Indra acelera su apuesta por Cataluña con la contratación de 1.500 trabajadores en los próximos meses. La empresa estatal participada lidera una reestructuración estratégica del sector de defensa en España. Su facturación en la comunidad autónoma crecerá un 50%, alcanzando los 550 millones de euros. El anuncio se produjo durante el IV Encuentro del Ecosistema de la Industria Nacional de Defensa en Barcelona.
¿Qué impulsa el crecimiento de la industria de defensa en Cataluña?
El cambio geopolítico global ha elevado el gasto en defensa en toda Europa. España responde con una reorganización industrial urgente. Cataluña, históricamente subrepresentada en contratos de defensa, ahora se posiciona como eje de innovación dual. Indra actúa como catalizador: su compromiso no es solo laboral, sino tecnológico y estructural.
El rol de las tecnologías duales
Las tecnologías duales permiten aplicar soluciones militares a usos civiles —y viceversa—. Esto incluye ciberseguridad, ciberdefensa, sensores avanzados, inteligencia artificial y sistemas espaciales. Indra ya ha iniciado conversaciones con empresas como Seat para explorar la fabricación de vehículos blindados en Martorell. El modelo ya funciona en Asturias, el País Vasco y Andalucía.
¿Cómo afecta esto a la economía catalana?
El impacto económico va más allá de los puestos de trabajo. El crecimiento del 50% en facturación representa una inyección directa en el Consorci de la Zona Franca, los parques tecnológicos y las cadenas de suministro locales. Las pymes y startups catalanas acceden a contratos con plazos de ejecución cortos y financiación pública garantizada. Esto reduce la dependencia de mercados volátiles y fortalece la resiliencia financiera regional.
La apuesta por el talento local
Indra no solo contrata: forma. La compañía ha firmado acuerdos con universidades como la UPC y la UB para alinear planes de estudio con las necesidades del sector. Se priorizan perfiles en ingeniería aeroespacial, ciberseguridad operacional y gestión de proyectos de defensa. El objetivo es retener talento y evitar la fuga de cerebros.
¿Qué marco legal regula esta expansión?
La Ley 35/2023 de Industria de Defensa establece que el 70% de los contratos públicos deben adjudicarse a empresas españolas. Además, el Real Decreto 1014/2024 exige que el 30% de los proyectos con financiación europea incorporen capacidades duales. Cataluña debe cumplir con la Directiva Europea de Adquisiciones Públicas en Defensa (EPAD), lo que exige transparencia, trazabilidad y cumplimiento de estándares NATO STANAG.
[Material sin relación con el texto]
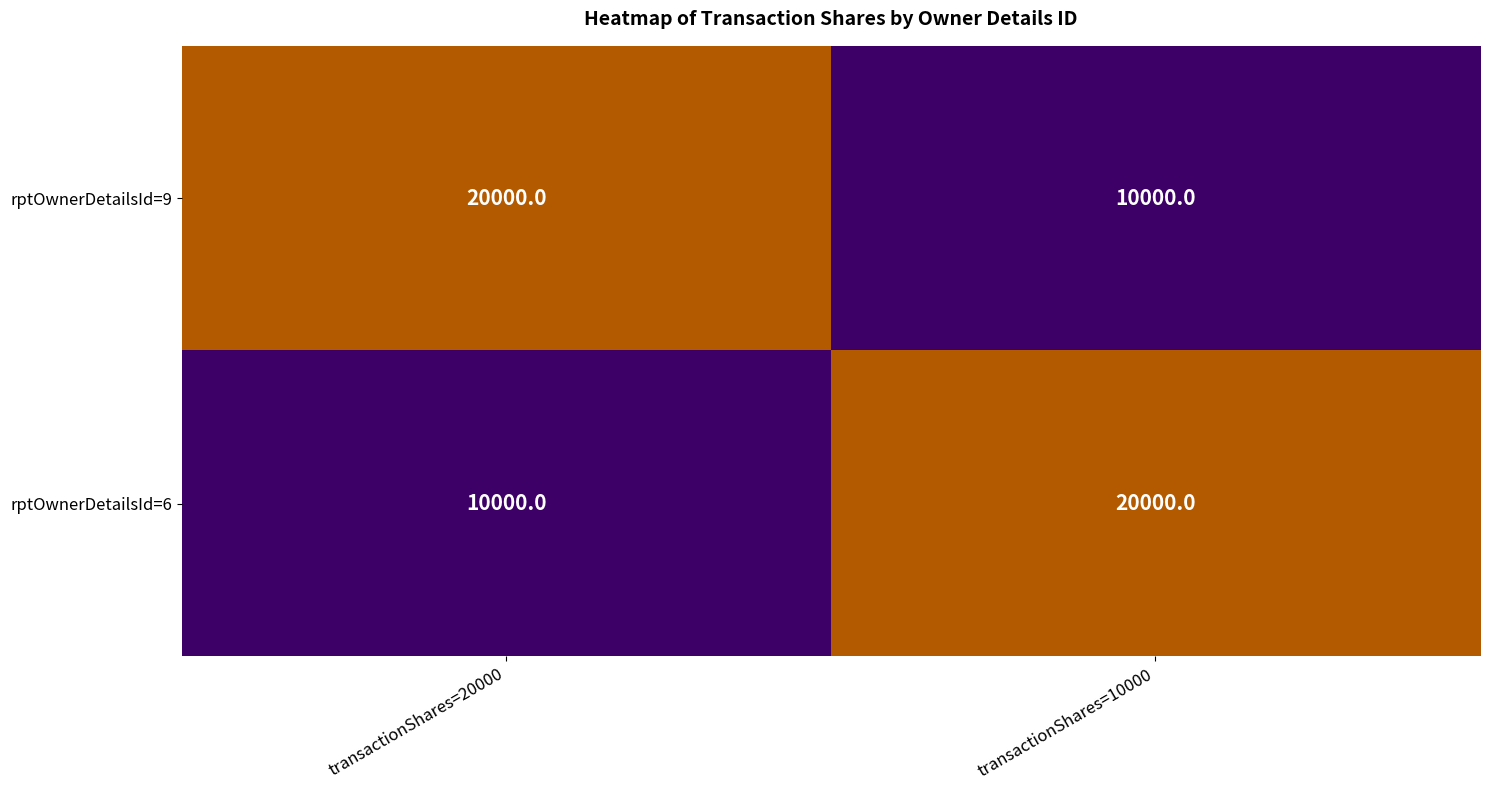

Rank the series at transactionShares=10000 from lowest to highest value.

rptOwnerDetailsId=9, rptOwnerDetailsId=6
La importancia de la colaboración público-privada
La secretaria de Estado de Defensa, Amparo Valcarce, ha reiterado que el Estado no actúa como cliente único, sino como facilitador. Los fondos NextGenerationEU y el Plan de Recuperación, Transformación y Resiliencia (PRTR) financian hasta el 60% de las inversiones en I+D+i para defensa. Esto reduce el riesgo para las pymes y acelera la certificación de productos.
¿Qué empresas catalanas están ya involucradas?
Indra formalizó hoy 19 acuerdos de colaboración con empresas locales. Entre ellas figuran especialistas en sistemas de comunicación segura, drones de vigilancia, software de simulación táctica y materiales compuestos ligeros. El ecosistema incluye más de 200 actores: pymes, centros tecnológicos como Eurecat, y startups de deep tech avaladas por el CDTI.
Datos Clave
- Indra contratará 1.500 trabajadores en Cataluña en los próximos meses.
- La facturación de la empresa en la comunidad crecerá un 50%, hasta 550 millones de euros.
- Se han formalizado 19 acuerdos de colaboración con empresas catalanas.
- El sector automovilístico catalán está siendo activamente invitado a integrarse en la cadena de defensa.
- Los proyectos deben cumplir con estándares NATO STANAG y la Directiva EPAD.
La reorganización de Indra no es un ajuste operativo: es un cambio de paradigma. Conecta la seguridad nacional, la innovación industrial y la estabilidad financiera regional. Cataluña deja de ser un observador para convertirse en un nodo estratégico de la defensa europea.